REVIEW: The Crucible with Ten Poems – Theatre Royal, Glasgow

In Ten Poems, Scottish Ballet kick off their autumn season to the sonorous tones of Richard Burton reading a selection of Dylan Thomas’ best-loved poetry. An unusual choice one might think, to choreograph to the spoken word rather than music, but the melodic cadence of Thomas’ words are perfectly matched to Christopher Bruce’s fluid choreography.

With no set to speak of, save some atmospheric lighting, the choreography really has to do all the talking: most effective among the ten short pieces are the sequences to: And Death Shall Have No Dominion where the dancers are silhouetted against the plain light-infused back wall and The Hunchback in the Park, whose character is perfectly captured by Jamiel Laurence.

Altogether an arresting and unexpectedly delightful start to the new season.
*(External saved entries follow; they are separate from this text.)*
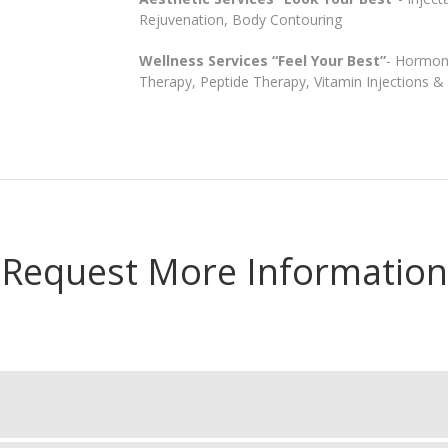
Rejuvenation, Body Contouring
Wellness Services “Feel Your Best”
- Hormon
Therapy, Peptide Therapy, Vitamin Injections 
Request More Information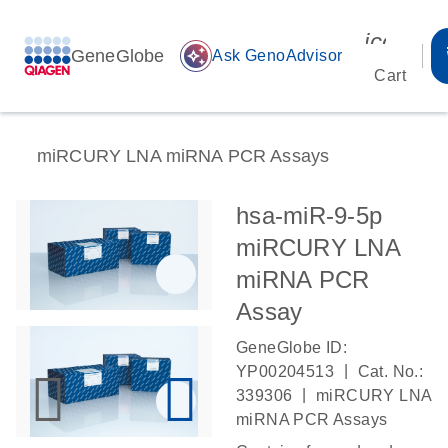
icon_00
GeneGlobe
auto_awesome
Ask GenoAdvisor
Cart
miRCURY LNA miRNA PCR Assays
hsa-miR-9-5p
miRCURY LNA
miRNA PCR
Assay
GeneGlobe ID:
|
YP00204513
Cat. No.:
|
339306
miRCURY LNA
miRNA PCR Assays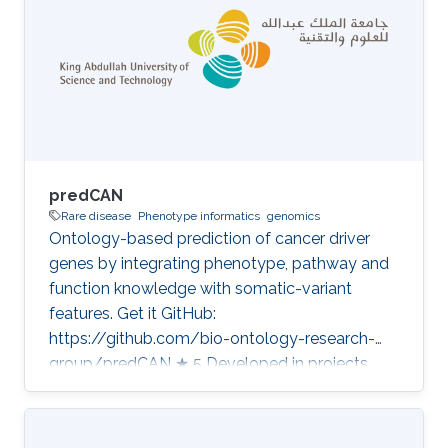
predCAN
Rare disease
Phenotype informatics
genomics
Ontology-based prediction of cancer driver
genes by integrating phenotype, pathway and
function knowledge with somatic-variant
features. Get it GitHub:
https://github.com/bio-ontology-research-
group/predCAN ★ 5 Developed in projects
CompleX: Variant Prioritization in Complex
Disease Category: Variant and Disease
Prioritization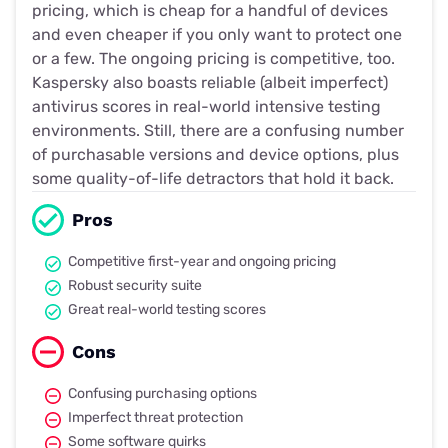
pricing, which is cheap for a handful of devices
and even cheaper if you only want to protect one
or a few. The ongoing pricing is competitive, too.
Kaspersky also boasts reliable (albeit imperfect)
antivirus scores in real-world intensive testing
environments. Still, there are a confusing number
of purchasable versions and device options, plus
some quality-of-life detractors that hold it back.
Pros
Competitive first-year and ongoing pricing
Robust security suite
Great real-world testing scores
Cons
Confusing purchasing options
Imperfect threat protection
Some software quirks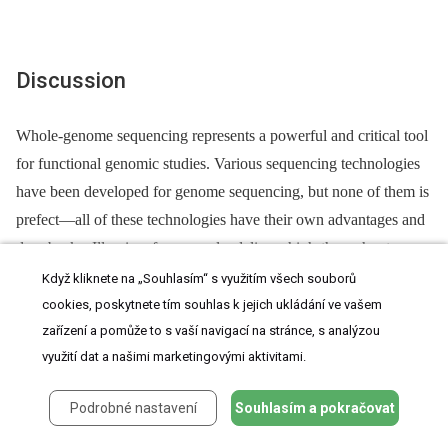
Discussion
Whole-genome sequencing represents a powerful and critical tool
for functional genomic studies. Various sequencing technologies
have been developed for genome sequencing, but none of them is
prefect—all of these technologies have their own advantages and
drawbacks. Illumina, for example, delivers high-throughput,
inexpensive, and accurate sequence information
[35]
. However,
Když kliknete na „Souhlasím“ s využitím všech souborů
template amplification is required before sequencing with
cookies, poskytnete tím souhlas k jejich ukládání ve vašem
zařízení a pomůže to s vaší navigací na stránce, s analýzou
Illumina, which could cause amplification artifacts
[36]
and
využití dat a našimi marketingovými aktivitami.
biased coverage
[37]
related to the chemical-physical properties
of the genome. More importantly, Illumina produces short reads,
Podrobné nastavení
Souhlasím a pokračovat
which decreases the continuities of contigs
[38]
. By contrast, the
PacBio sequencer does not require template amplification and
The second half of the programme comprises Helen Pickett’s interpretation of the Arthur Miler 1953 classic The Crucible. Truncated to approximately forty minutes it endeavours to capture the fire and the fury of Miller’s highly affecting work.

Whilst the choreography is impressive, emotive and inventive, the short running time means that it loses much in the storytelling. One can’t help wonder what those unfamiliar with the tale might make of it.

Highly enjoyable but less successful than it could have been as a full-length work.